Are you still crying about the Facebook (ticker = FB) initial public offering (IPO)? Did you miss it, or even worse, did you get in on it? Keep in mind the IPO did exactly what it was supposed to do: reward the early investors and give the company working capital for future growth. Judging from the fact that it climbed less than 20% from its initial offering price of $38, they priced it nearly to perfection. The question of whether Facebook properly and fully disclosed information is a valid one, but you can almost assume that goes on to some degree with every high profile IPO.
Gone are the days when you will see a hot IPO with huge gains on its opening day, and you should be thankful for that. Investing should be fun, and you should avoid making it emotional. There are too many computers programmed to tear the hearts out of emotional investors, and the current market environment can turn on a dime as the big money rolls in and out. Big players enjoy seeing tiny trades cross the tape, suggesting individuals are scraping together whatever they can to own shares in a hot company at any price. If you chased after FB shortly after it started trading on Nasdaq, you have to ask yourself, “Why did I buy this?” Did you really believe you were going to sell the stock at a huge gain if it went on a tear on opening day? History suggests otherwise, as most investors hold on long after a hot stock has reached its peak.

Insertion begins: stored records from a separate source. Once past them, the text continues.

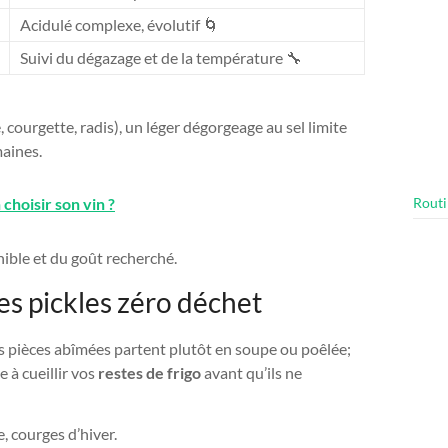
Acidulé complexe, évolutif 🌀
Suivi du dégazage et de la température 🔧
courgette, radis), un léger dégorgeage au sel limite
aines.
hoisir son vin ?
Routi
ible et du goût recherché.
es pickles zéro déchet
es pièces abîmées partent plutôt en soupe ou poêlée;
e à cueillir vos
restes de frigo
avant qu’ils ne
e, courges d’hiver.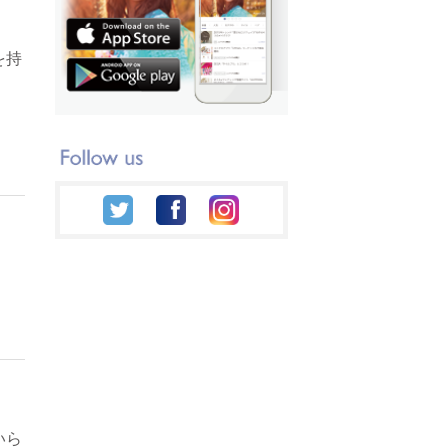
を持
いら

Is it time to consider Facebook for your portfolio now that the initial excitement has died down? The stock was almost left for dead as recently as last week. Since then, it has enjoyed a 20% rise to close at 31.41 as of this writing. I suspect this volatile trading will continue as investors wrestle with how to value the stock. Go back to that first question before taking action: “Why am I buying this?” Your reasons may include being an avid Facebook user or because you see huge growth potential over many years. Either could form a reasonable basis for your investment decision. You should consider aspects such as how much money the company is earning now and how much growth it expects over the next one, three, and five years. That information is available to any individual willing to do the research. Stock analysts often use the Price-to-Earnings (P/E) ratio, which divides the current stock price by the current earnings per share, when making recommendations. FB’s P/E ratio of 78.33 looks lofty when compared with other tech giants like Apple (AAPL) at 14.27 and Google (GOOG) at 17.30, but Apple and Google are both seasoned companies who will find it more difficult to post outsized earnings growth like in years past. Starting at such a low base, Facebook will have an easier time posting strong annual earnings growth, supporting a higher P/E ratio. Its high profile will likely also support a higher level of investor interest, providing more support for its stock price.
Disclosure: I don’t own any of the stocks mentioned above, but I would consider all as part of a long-term investment portfolio.